Even before the current economic crisis, Litan says, the law-and-economics movement needed a shot of adrenaline for at least two reasons. The first was age: the school, after all, got rolling in the late 1940s at the University of Chicago. “Like all revolutions when they mature,” observes Litan, “they change. They hit sort of a wall. What’s happened to law and economics is . . . that it’s become incredibly mathematical, very niche, highly theoretical, and difficult to understand.”
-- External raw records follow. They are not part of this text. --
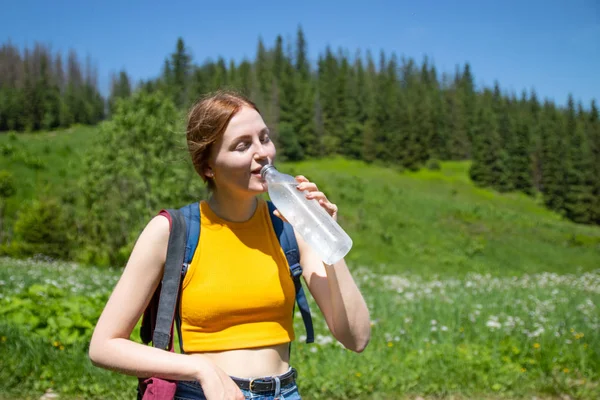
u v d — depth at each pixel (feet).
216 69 372.38
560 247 157.99
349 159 303.27
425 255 134.51
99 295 23.91
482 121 324.60
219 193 5.79
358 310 5.73
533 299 37.32
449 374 19.25
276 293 5.62
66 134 290.76
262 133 5.73
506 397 18.28
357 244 138.10
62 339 19.25
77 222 85.61
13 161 181.27
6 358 17.61
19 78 409.08
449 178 289.74
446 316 28.27
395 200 191.62
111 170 73.87
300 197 5.78
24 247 83.87
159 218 5.60
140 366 5.07
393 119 302.45
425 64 426.92
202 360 5.08
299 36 432.66
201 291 5.45
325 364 19.52
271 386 5.43
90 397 16.48
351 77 381.81
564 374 20.04
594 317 28.96
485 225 176.35
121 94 372.17
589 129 302.45
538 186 279.08
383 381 18.53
Secondly, he explains, the movement has not only lost its momentum, it’s lost its funding. Since at least the early 1970s, the law-and-economics school had been able to purchase premium shelf-space in the marketplace of ideas thanks to generous funding from two (politically conservative) foundations: in its early days, the Liberty Fund, and, later, The John M. Olin Foundation. But the latter group disbanded in late 2005, having spent down its corpus in accordance with its benefactor’s direction that his bequest be entirely used up within a generation.

“So what better time for another foundation to come along,” asks Litan, to not only pick up the slack, but “to try to torque the movement away from static efficiency to growth.”
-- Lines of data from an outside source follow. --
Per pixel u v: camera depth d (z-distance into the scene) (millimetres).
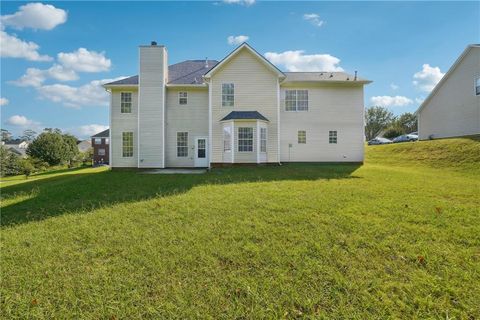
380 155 21422
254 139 16297
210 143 17125
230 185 9008
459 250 3855
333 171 13070
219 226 4938
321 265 3545
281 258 3723
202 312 2744
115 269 3561
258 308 2787
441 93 23234
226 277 3338
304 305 2818
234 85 17219
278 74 17094
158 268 3555
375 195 7125
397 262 3582
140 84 18234
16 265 3730
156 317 2686
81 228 5055
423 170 14367
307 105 18672
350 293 2982
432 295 2934
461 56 20734
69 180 11867
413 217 5184
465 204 6211
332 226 4793
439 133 23500
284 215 5434
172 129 18875
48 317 2721
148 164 18219
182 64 22016
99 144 49656
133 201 7016
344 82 18312
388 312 2707
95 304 2885
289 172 12711
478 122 19688
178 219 5410
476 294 2928
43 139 46312
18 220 5820
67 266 3676
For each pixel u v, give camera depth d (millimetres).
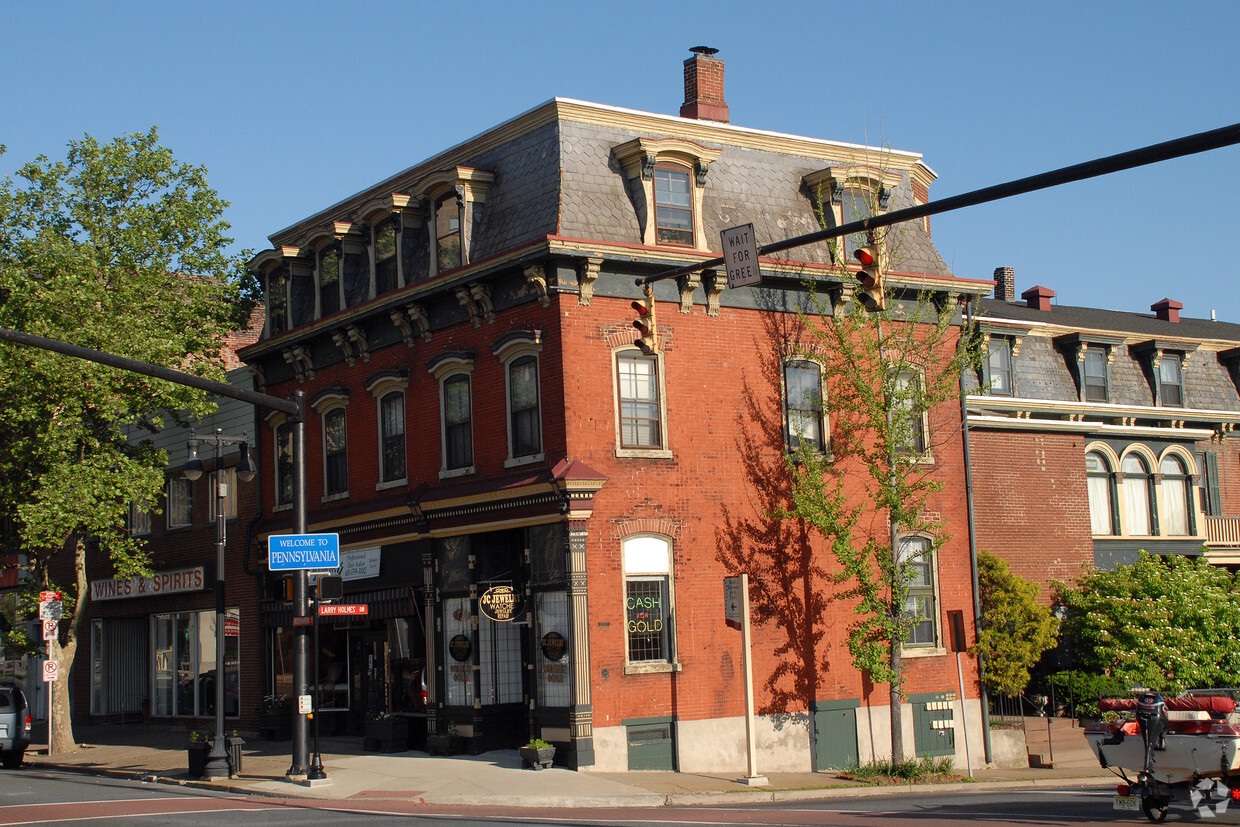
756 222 26781
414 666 27203
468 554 25719
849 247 27656
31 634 40125
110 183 31328
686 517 24766
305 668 22203
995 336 35594
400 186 29281
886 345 25188
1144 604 29234
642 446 24609
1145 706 16406
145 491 30500
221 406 34594
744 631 22797
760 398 26031
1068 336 37094
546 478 23453
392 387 28281
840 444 26406
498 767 23328
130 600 37938
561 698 23781
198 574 34656
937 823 16125
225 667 33750
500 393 25375
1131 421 37062
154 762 27203
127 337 29297
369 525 28141
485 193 26516
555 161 25094
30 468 29750
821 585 26234
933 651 27250
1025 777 24938
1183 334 42031
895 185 28344
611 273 24672
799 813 18094
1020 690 28469
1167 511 36781
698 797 20562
How does the current economic collapse — and its implicit lesson that over-reliance on market mechanisms have led us to disaster — affect his and Kauffman’s plans?

“Ironically,” he responds, “it may be an even bigger deal now that economy is collapsing. We are now about to have a huge national debate on the role of markets and regulation … and how much are we going to roll back from the market-oriented philosophy in which a lot of law-and-economics participated. … From our viewpoint we’re hopeful that whatever repairs we make in the economic system, we don’t kill off risk-taking and entrepreneurial drive, because that’s what we need for growth.”

The foundation’s initial $10 million investment will include a $2.8 million grant for researchers to examine the impact of law and regulation on growth at eight top law schools, including Yale, Harvard, Stanford, Columbia, Northwestern, Boston University, George Washington, and the University of Iowa. Another $2.8 million will go the Harvard’s Berkman Center for Internet and Society; and $2.2 million more to fund research by young assistant professors at law schools, to be called Kauffman Legal Research Fellows. The rest will be used to fund seminars at law schools , and to fund the new Stanford Intellectual Property Litigation Clearinghouse, which launched Monday, and is being run by professors Mark A. Lemley and Joshua Walker.

Litan’s role model here, he acknowledges, is Henry Manne, a dean emeritus at George Mason University School of Law in Arlington, Vir., who was law-and-economics’ chief proselytizer and salesman. Beginning in the early 1970s, Manne set up seminars for influential professors, followed by seminars for federal judges, followed by, eventually, law-and-economics centers at many prominent law schools, typically with backing from either the Liberty Fund or Olin Foundations.

Manne has written a very engaging history of this missionary work, entitled “How Law and Economics was Marketed in a Hostile World: A Very Personal History.” In it, Manne notes that in the early 1970s, when he was first trying to attract top law professors to a summer program in economics he was launching, “we paid everyone the then princely sum of $1000, plus all expenses and some very fancy meals.”

Now there’s some economics we can all understand.

[Correction: The original version of this post inadvertently omitted to mention Northwestern University Law School from the list of schools where researchers will be receiving Kauffman grants. Regret the error.]